• EXCERPTED RECORDS
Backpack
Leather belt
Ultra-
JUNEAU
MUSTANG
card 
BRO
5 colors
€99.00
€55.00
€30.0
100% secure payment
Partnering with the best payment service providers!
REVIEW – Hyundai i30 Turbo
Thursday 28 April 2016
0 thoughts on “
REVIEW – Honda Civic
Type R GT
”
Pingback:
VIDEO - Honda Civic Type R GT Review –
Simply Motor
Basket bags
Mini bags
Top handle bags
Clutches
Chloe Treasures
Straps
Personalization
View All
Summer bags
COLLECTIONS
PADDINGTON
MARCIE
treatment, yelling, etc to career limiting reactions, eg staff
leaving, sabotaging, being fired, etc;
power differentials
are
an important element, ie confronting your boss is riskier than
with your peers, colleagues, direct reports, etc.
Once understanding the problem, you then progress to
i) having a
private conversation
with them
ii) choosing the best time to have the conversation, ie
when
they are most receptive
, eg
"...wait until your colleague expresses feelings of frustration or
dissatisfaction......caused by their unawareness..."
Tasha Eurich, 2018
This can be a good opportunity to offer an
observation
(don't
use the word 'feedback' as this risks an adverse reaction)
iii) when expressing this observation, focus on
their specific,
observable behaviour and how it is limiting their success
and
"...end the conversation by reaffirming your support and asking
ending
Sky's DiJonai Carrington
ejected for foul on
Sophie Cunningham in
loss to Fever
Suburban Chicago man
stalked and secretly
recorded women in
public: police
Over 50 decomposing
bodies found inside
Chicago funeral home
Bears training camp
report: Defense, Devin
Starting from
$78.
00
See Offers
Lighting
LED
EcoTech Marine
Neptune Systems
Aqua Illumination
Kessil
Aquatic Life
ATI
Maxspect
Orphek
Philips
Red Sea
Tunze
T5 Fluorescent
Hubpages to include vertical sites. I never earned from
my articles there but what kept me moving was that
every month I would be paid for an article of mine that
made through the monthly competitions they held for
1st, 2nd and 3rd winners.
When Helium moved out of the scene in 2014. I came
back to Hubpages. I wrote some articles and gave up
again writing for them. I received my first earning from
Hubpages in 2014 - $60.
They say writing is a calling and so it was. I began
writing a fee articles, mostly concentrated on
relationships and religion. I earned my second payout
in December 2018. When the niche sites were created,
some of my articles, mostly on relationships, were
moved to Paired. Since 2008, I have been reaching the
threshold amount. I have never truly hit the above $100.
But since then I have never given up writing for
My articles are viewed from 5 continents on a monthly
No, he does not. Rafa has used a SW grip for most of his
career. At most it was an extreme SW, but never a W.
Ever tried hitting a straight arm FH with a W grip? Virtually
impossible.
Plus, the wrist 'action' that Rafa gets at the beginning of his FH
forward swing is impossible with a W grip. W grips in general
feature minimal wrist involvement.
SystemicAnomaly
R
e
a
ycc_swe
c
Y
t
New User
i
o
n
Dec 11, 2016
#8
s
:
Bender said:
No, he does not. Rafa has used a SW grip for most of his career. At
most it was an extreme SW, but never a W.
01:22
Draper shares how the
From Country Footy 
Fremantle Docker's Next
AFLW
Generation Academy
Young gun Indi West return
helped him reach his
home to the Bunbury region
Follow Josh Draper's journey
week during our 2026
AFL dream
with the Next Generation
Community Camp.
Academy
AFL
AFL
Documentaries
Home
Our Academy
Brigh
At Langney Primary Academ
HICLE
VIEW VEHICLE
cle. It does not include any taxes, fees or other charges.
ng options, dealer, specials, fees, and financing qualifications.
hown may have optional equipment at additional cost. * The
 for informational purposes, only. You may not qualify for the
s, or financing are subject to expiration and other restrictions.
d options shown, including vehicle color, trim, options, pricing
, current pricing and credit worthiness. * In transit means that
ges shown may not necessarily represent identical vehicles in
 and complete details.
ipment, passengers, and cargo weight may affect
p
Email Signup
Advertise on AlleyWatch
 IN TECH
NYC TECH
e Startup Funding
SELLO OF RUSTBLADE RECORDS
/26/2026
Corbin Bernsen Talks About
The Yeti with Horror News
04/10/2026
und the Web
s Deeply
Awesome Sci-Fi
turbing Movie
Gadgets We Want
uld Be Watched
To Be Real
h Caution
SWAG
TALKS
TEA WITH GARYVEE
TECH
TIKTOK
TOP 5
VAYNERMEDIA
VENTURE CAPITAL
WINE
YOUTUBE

• EXERCISE BRIEF
Only one part of the material above is to be transcribed, namely the lines starting with the line that has "hown may have" and going on through the line that has "uld Be Watched", exactly as they stand.

• SOLUTION TO THE PROBLEM
hown may have optional equipment at additional cost. * The
 for informational purposes, only. You may not qualify for the
s, or financing are subject to expiration and other restrictions.
d options shown, including vehicle color, trim, options, pricing
, current pricing and credit worthiness. * In transit means that
ges shown may not necessarily represent identical vehicles in
 and complete details.
ipment, passengers, and cargo weight may affect
p
Email Signup
Advertise on AlleyWatch
 IN TECH
NYC TECH
e Startup Funding
SELLO OF RUSTBLADE RECORDS
/26/2026
Corbin Bernsen Talks About
The Yeti with Horror News
04/10/2026
und the Web
s Deeply
Awesome Sci-Fi
turbing Movie
Gadgets We Want
uld Be Watched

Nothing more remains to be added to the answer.